Is UConn's women's basketball team too good for the game?

A reader asked me why we don't publish the University of Connecticut women's basketball box scores.

To me, that's like printing the final vote of an uncontested election. With an average winning margin of 39.1 points, do the final tallies really matter?

UConn (22-0) has won 61 straight games. They are not ruining women's basketball, only stunting its growth.

Whenever I suggest this, some people insist I am criticizing the Huskies, who have the most protective following in sports.

Maya Moore, Daress McClungConnecticut's Maya Moore, left, ducks past Cincinnati's Daress McClung in the second half of an NCAA women's college basketball game at Storrs, Conn., last month. (AP Photo/Bob Child)
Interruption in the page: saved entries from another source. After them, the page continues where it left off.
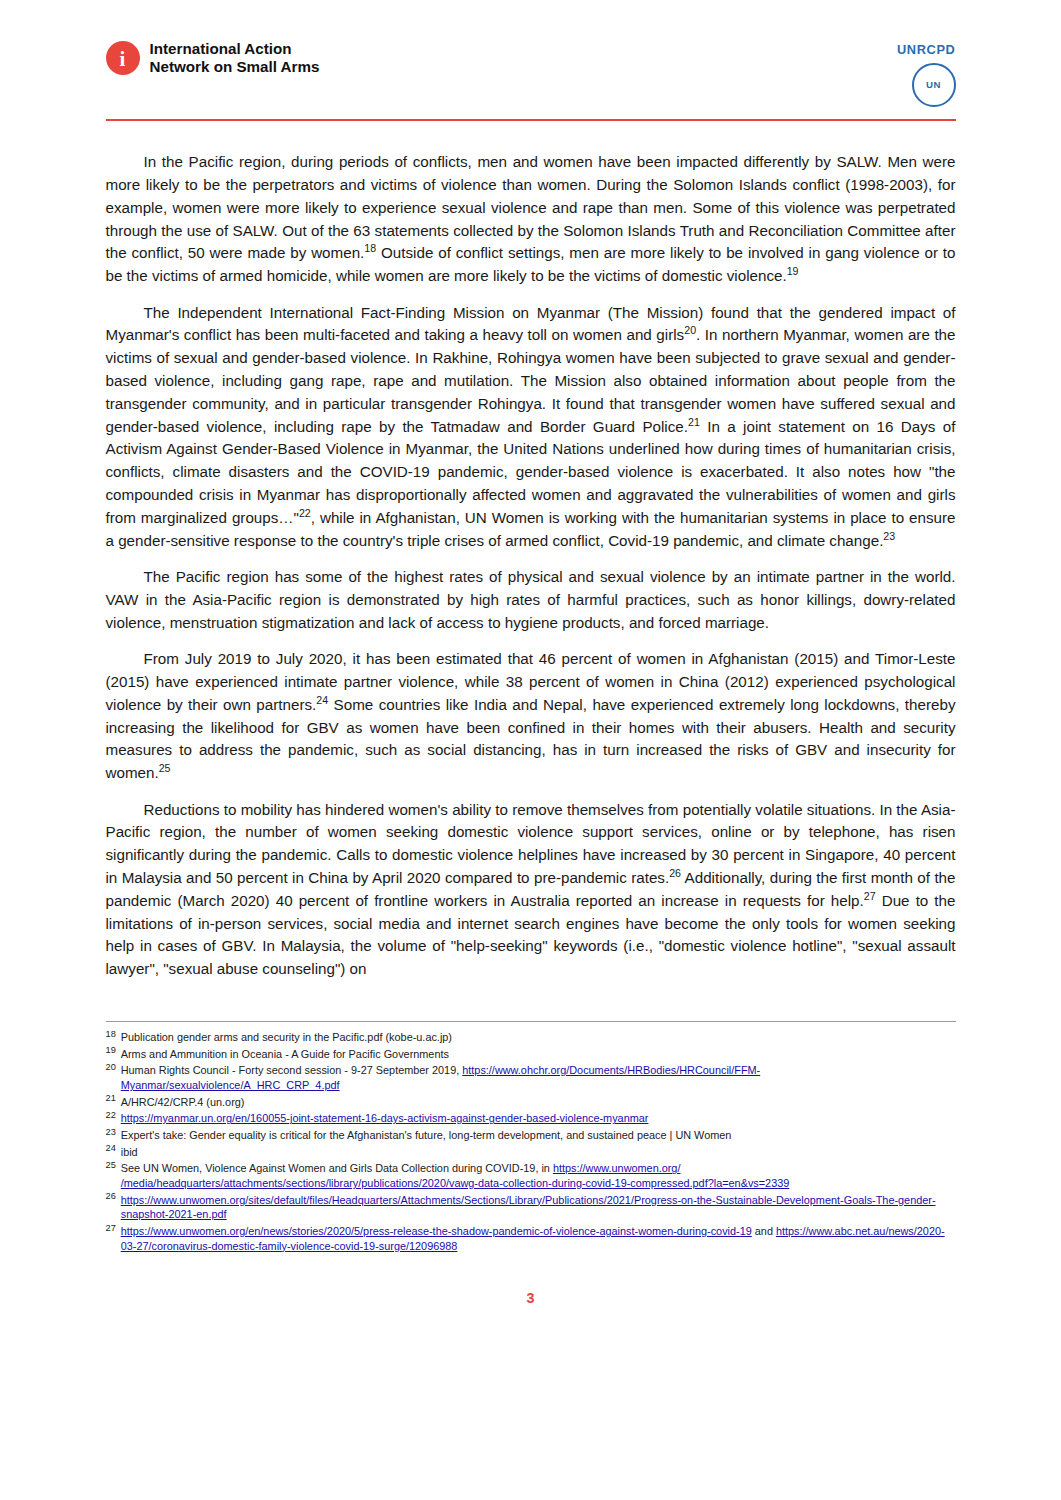i
International Action
Network on Small Arms
UNRCPD
UN
In the Pacific region, during periods of conflicts, men and women have been impacted differently by SALW. Men were more likely to be the perpetrators and victims of violence than women. During the Solomon Islands conflict (1998-2003), for example, women were more likely to experience sexual violence and rape than men. Some of this violence was perpetrated through the use of SALW. Out of the 63 statements collected by the Solomon Islands Truth and Reconciliation Committee after the conflict, 50 were made by women.18 Outside of conflict settings, men are more likely to be involved in gang violence or to be the victims of armed homicide, while women are more likely to be the victims of domestic violence.19
The Independent International Fact-Finding Mission on Myanmar (The Mission) found that the gendered impact of Myanmar's conflict has been multi-faceted and taking a heavy toll on women and girls20. In northern Myanmar, women are the victims of sexual and gender-based violence. In Rakhine, Rohingya women have been subjected to grave sexual and gender-based violence, including gang rape, rape and mutilation. The Mission also obtained information about people from the transgender community, and in particular transgender Rohingya. It found that transgender women have suffered sexual and gender-based violence, including rape by the Tatmadaw and Border Guard Police.21 In a joint statement on 16 Days of Activism Against Gender-Based Violence in Myanmar, the United Nations underlined how during times of humanitarian crisis, conflicts, climate disasters and the COVID-19 pandemic, gender-based violence is exacerbated. It also notes how "the compounded crisis in Myanmar has disproportionally affected women and aggravated the vulnerabilities of women and girls from marginalized groups…"22, while in Afghanistan, UN Women is working with the humanitarian systems in place to ensure a gender-sensitive response to the country's triple crises of armed conflict, Covid-19 pandemic, and climate change.23
The Pacific region has some of the highest rates of physical and sexual violence by an intimate partner in the world. VAW in the Asia-Pacific region is demonstrated by high rates of harmful practices, such as honor killings, dowry-related violence, menstruation stigmatization and lack of access to hygiene products, and forced marriage.
From July 2019 to July 2020, it has been estimated that 46 percent of women in Afghanistan (2015) and Timor-Leste (2015) have experienced intimate partner violence, while 38 percent of women in China (2012) experienced psychological violence by their own partners.24 Some countries like India and Nepal, have experienced extremely long lockdowns, thereby increasing the likelihood for GBV as women have been confined in their homes with their abusers. Health and security measures to address the pandemic, such as social distancing, has in turn increased the risks of GBV and insecurity for women.25
Reductions to mobility has hindered women's ability to remove themselves from potentially volatile situations. In the Asia-Pacific region, the number of women seeking domestic violence support services, online or by telephone, has risen significantly during the pandemic. Calls to domestic violence helplines have increased by 30 percent in Singapore, 40 percent in Malaysia and 50 percent in China by April 2020 compared to pre-pandemic rates.26 Additionally, during the first month of the pandemic (March 2020) 40 percent of frontline workers in Australia reported an increase in requests for help.27 Due to the limitations of in-person services, social media and internet search engines have become the only tools for women seeking help in cases of GBV. In Malaysia, the volume of "help-seeking" keywords (i.e., "domestic violence hotline", "sexual assault lawyer", "sexual abuse counseling") on
Publication gender arms and security in the Pacific.pdf (kobe-u.ac.jp)
Arms and Ammunition in Oceania - A Guide for Pacific Governments
Human Rights Council - Forty second session - 9-27 September 2019, https://www.ohchr.org/Documents/HRBodies/HRCouncil/FFM-Myanmar/sexualviolence/A_HRC_CRP_4.pdf
A/HRC/42/CRP.4 (un.org)
https://myanmar.un.org/en/160055-joint-statement-16-days-activism-against-gender-based-violence-myanmar
Expert's take: Gender equality is critical for the Afghanistan's future, long-term development, and sustained peace | UN Women
ibid
See UN Women, Violence Against Women and Girls Data Collection during COVID-19, in https://www.unwomen.org/ /media/headquarters/attachments/sections/library/publications/2020/vawg-data-collection-during-covid-19-compressed.pdf?la=en&vs=2339
https://www.unwomen.org/sites/default/files/Headquarters/Attachments/Sections/Library/Publications/2021/Progress-on-the-Sustainable-Development-Goals-The-gender-snapshot-2021-en.pdf
https://www.unwomen.org/en/news/stories/2020/5/press-release-the-shadow-pandemic-of-violence-against-women-during-covid-19 and https://www.abc.net.au/news/2020-03-27/coronavirus-domestic-family-violence-covid-19-surge/12096988
3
That’s not true, unless the highest form of praise – that they are too good – is criticism. Your choice.

Some point to 2005-08, when UConn went without a title and made the Final Four only once.

But that was then.

UConn ’10 resembles John Wooden’s glamorous UCLA teams, which catapulted the men’s game into the big time.

Eventually, though, the pack caught up to UCLA. That’s when March Madness became sheer madness.
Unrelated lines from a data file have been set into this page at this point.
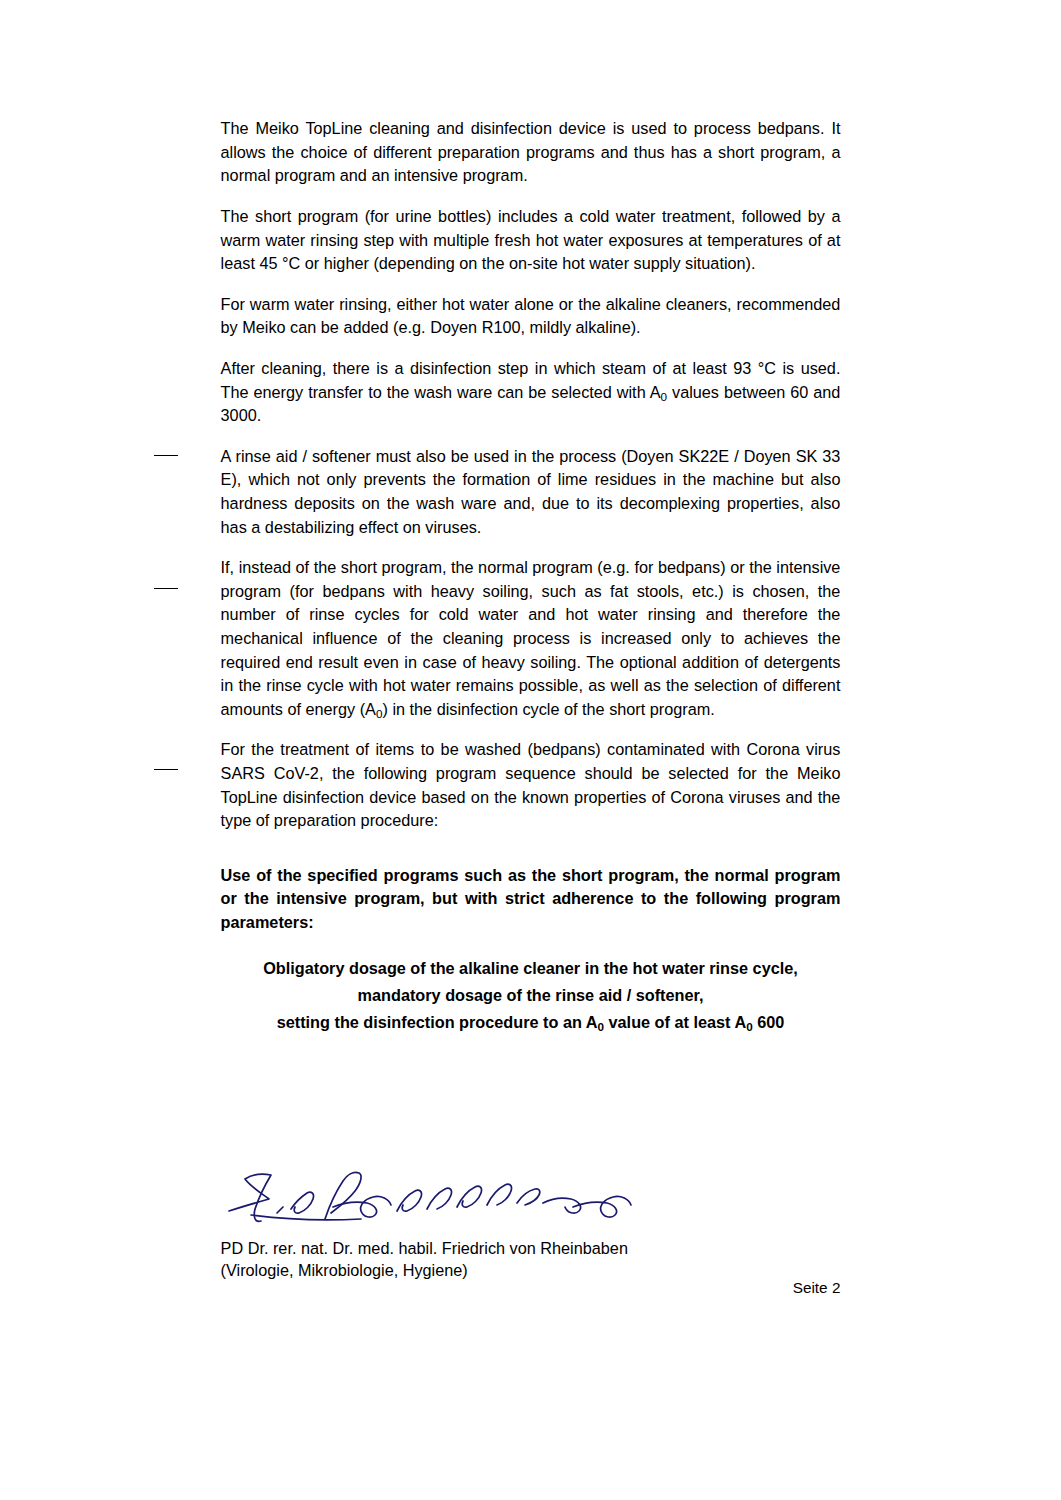The Meiko TopLine cleaning and disinfection device is used to process bedpans. It allows the choice of different preparation programs and thus has a short program, a normal program and an intensive program.
The short program (for urine bottles) includes a cold water treatment, followed by a warm water rinsing step with multiple fresh hot water exposures at temperatures of at least 45 °C or higher (depending on the on-site hot water supply situation).
For warm water rinsing, either hot water alone or the alkaline cleaners, recommended by Meiko can be added (e.g. Doyen R100, mildly alkaline).
After cleaning, there is a disinfection step in which steam of at least 93 °C is used. The energy transfer to the wash ware can be selected with A0 values between 60 and 3000.
A rinse aid / softener must also be used in the process (Doyen SK22E / Doyen SK 33 E), which not only prevents the formation of lime residues in the machine but also hardness deposits on the wash ware and, due to its decomplexing properties, also has a destabilizing effect on viruses.
If, instead of the short program, the normal program (e.g. for bedpans) or the intensive program (for bedpans with heavy soiling, such as fat stools, etc.) is chosen, the number of rinse cycles for cold water and hot water rinsing and therefore the mechanical influence of the cleaning process is increased only to achieves the required end result even in case of heavy soiling. The optional addition of detergents in the rinse cycle with hot water remains possible, as well as the selection of different amounts of energy (A0) in the disinfection cycle of the short program.
For the treatment of items to be washed (bedpans) contaminated with Corona virus SARS CoV-2, the following program sequence should be selected for the Meiko TopLine disinfection device based on the known properties of Corona viruses and the type of preparation procedure:
Use of the specified programs such as the short program, the normal program or the intensive program, but with strict adherence to the following program parameters:
Obligatory dosage of the alkaline cleaner in the hot water rinse cycle,
mandatory dosage of the rinse aid / softener,
setting the disinfection procedure to an A0 value of at least A0 600
PD Dr. rer. nat. Dr. med. habil. Friedrich von Rheinbaben
(Virologie, Mikrobiologie, Hygiene)
Seite 2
With the Huskies, the gap is not narrowing. It’s widening.

No. 2 Stanford’s only loss was by 12 to UConn. The Cardinals actually led in the second half, but the Huskies led by 22 with six minutes left.

No. 3 Notre Dame (20-1) fell 70-46 to the Huskies. No. 6 Duke lost to UConn by 33 at home.

Florida State trailed by six at halftime but lost by 19.

Watching the Huskies is less like going to a contest than going to an art museum, and admiring the beauty of a rare sculpture – only more boring.

UConn beat West Virginia 80-47 Tuesday. The lead was eight at halftime, which is not really close, but feels like overtime in Huskyville.

After the game, the Huskies dutifully talked about how the game was good for them, and how it was important to earn it. Like it had gone to the wire.

Ladies, you won by 33!

Phil Taylor of Sports Illustrated wrote about the UConn dilemma last week, but I’m no plagiarist. I thought about it on Jan. 2, when the Huskies beat Seton Hall 91-24.

Good thing Seton Hall had homecourt advantage, or it might have been a blowout.

Three UConn starters, including Maya Moore, will be back next year. Geno Auriemma has elevated the program to where he can recruit the best and the brightest, and leave America to split up the rest.

We still try to con ourselves into thinking they can lose. They won’t play Tennessee until the NCAA tournament, if then.

They’re in South Bend March 1, but after leading Notre Dame 42-19 at halftime in Storrs, will that matter?

Maybe Stanford could do it on the right night, on a neutral court. But I doubt it.

The Huskies are too great, too wonderful, a credit to all that is good in sports. Somebody, anybody, please beat them.